À chaque coup de marteau frappé à la porte de la maison, les trois classes frémissaient comme un seul enfant qui croit entendre venir Croque-Mitaine, et le nom du citoyen Dutais circulait de bouche en bouche. Enfin, à trois heures de l’après-midi, après beaucoup de vaines appréhensions, une petite fille blonde et espiègle, à laquelle la douleur qu’elle ressentait du départ d’Olympe avait suggéré vingt prétextes pour quitter ses devoirs et aller faire le guet à une lucarne haute donnant sur la rue, quitta son observatoire, et vint, tout en pleurant, annoncer à la classe des grandes que cette fois l’abbé cheminait vers la pension ; elle venait de le voir de ses propres yeux. À cette nouvelle, les leçons furent suspendues, c’est-à-dire qu’on cessa de se contraindre.

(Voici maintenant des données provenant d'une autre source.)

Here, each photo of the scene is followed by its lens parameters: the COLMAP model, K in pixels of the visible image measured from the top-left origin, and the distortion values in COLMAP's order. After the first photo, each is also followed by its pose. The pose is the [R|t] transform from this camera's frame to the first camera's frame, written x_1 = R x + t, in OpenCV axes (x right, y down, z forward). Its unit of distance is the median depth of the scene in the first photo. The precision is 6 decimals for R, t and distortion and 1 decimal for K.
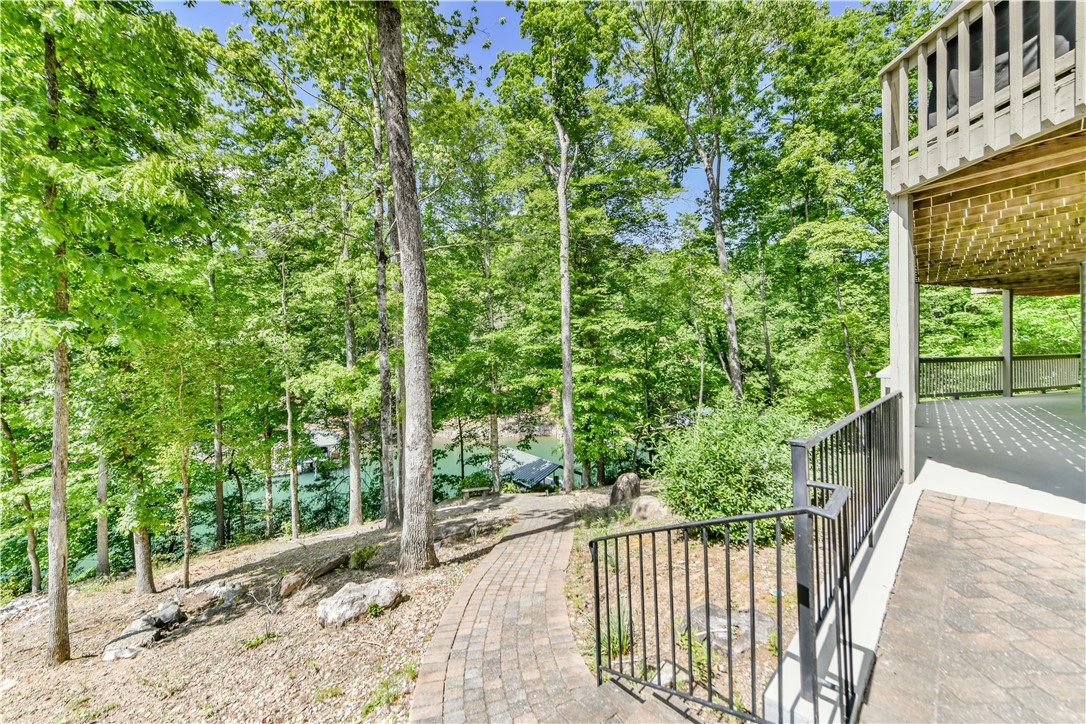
lens RADIAL K [[430.5, 0, 539.7], [0, 430.5, 354.3], [0, 0, 1]] dist [0.007821, -0.000273]
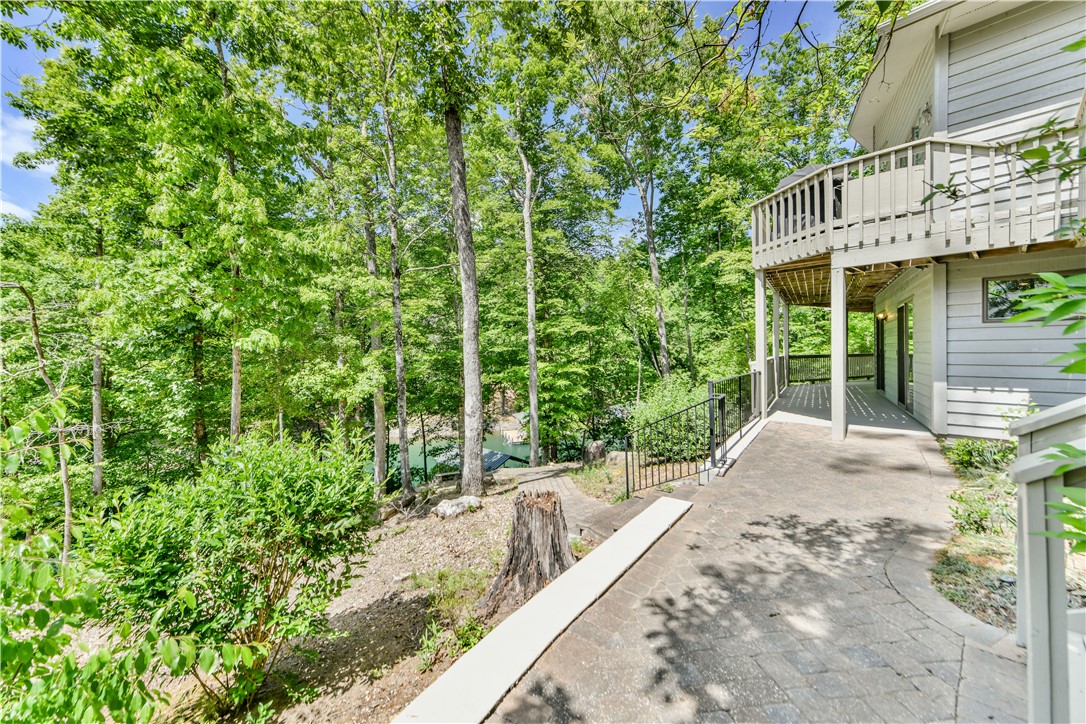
lens RADIAL K [[430.5, 0, 539.7], [0, 430.5, 354.3], [0, 0, 1]] dist [0.007821, -0.000273]
pose [[0.988093, -0.001003, 0.153852, -0.085097], [0.000774, 0.999998, 0.001550, 0.000582], [-0.153853, -0.001412, 0.988093, -0.147467]]
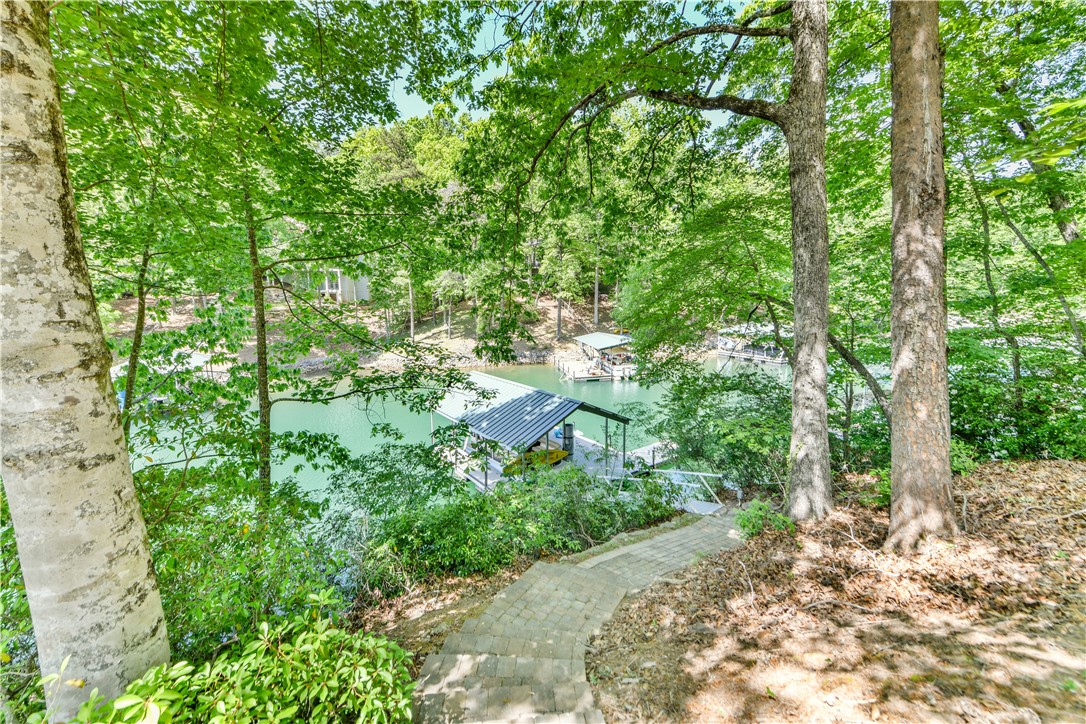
lens RADIAL K [[430.5, 0, 539.7], [0, 430.5, 354.3], [0, 0, 1]] dist [0.007821, -0.000273]
pose [[0.999704, -0.002529, 0.024194, -0.014852], [-0.000888, 0.990129, 0.140159, 0.278044], [-0.024309, -0.140139, 0.989833, 1.083391]]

Olympe avait voulu travailler encore ce dernier jour avec ses compagnes. En apprenant l’arrivée de son tuteur, elle se hâta de serrer ses cahiers dans son pupitre, rassembla ses dictionnaires, mais elle ne put faire ces apprêts sans que de grosses larmes ne coulassent le long de ses joues. Amélie et Clarisse, ses plus chères amies, se jetèrent dans ses bras. En ce moment, la porte s’ouvrit, et une servante annonça d’une voix brisée que Mlle de Saint-Julien était attendue chez madame. Toutes les élèves entourèrent Olympe ; c’était à qui baiserait ses mains, ses cheveux, sa robe. La même scène se renouvela dans les deux autres classes, à mesure qu’Olympe les traversa. Jamais reine enlevée à ses sujets ne reçut de plus vifs témoignages d’amour !

Mlle Desrosiers, très-fâchée de perdre une aussi bonne écolière, reçut les adieux d’Olympe avec un profond attendrissement. Elle voulut l’accompagner jusqu’au fiacre dans lequel les valets rangeaient la malle, le pupitre de bois noirci et les livres recouverts en parchemin de la pensionnaire ; en ce temps-là le bois d’acajou était un luxe hors de la portée d’une jeune fille, et l’art du relieur, bien loin de ce qu’il est de nos jours, ne permettait pas que les couvertures élégantes fussent prodiguées aux livres des pensionnaires.

À toutes les fenêtres du corps de logis principal, on voyait de jeunes visages et de petites mains qui agitaient des mouchoirs blancs en signe d’adieu. Olympe descendant le perron, appuyée sur le bras de Mlle Desrosiers, se retournait à chaque marche pour envoyer des baisers d’adieu à ses jeunes amies : enfin on baisse le marchepied, elle monte en voiture

— Tu nous écriras, Olympe !

— Oui, oui.

— À moi, à moi, s’écrie-t-on de toutes parts.

— Je vous écrirai à toutes ; adieu !

— Ne nous oublie pas.

— Oh ! c’est impossible !…

Le cocher fouette ses haridelles, la porte du pensionnat est fermée ; Olympe est décidément perdue pour ses jeunes amies dont le désespoir prit alors un tel degré de violence que Mlle Desrosiers crut devoir accorder un congé général pour le reste de la journée. À quelque chose malheur est bon.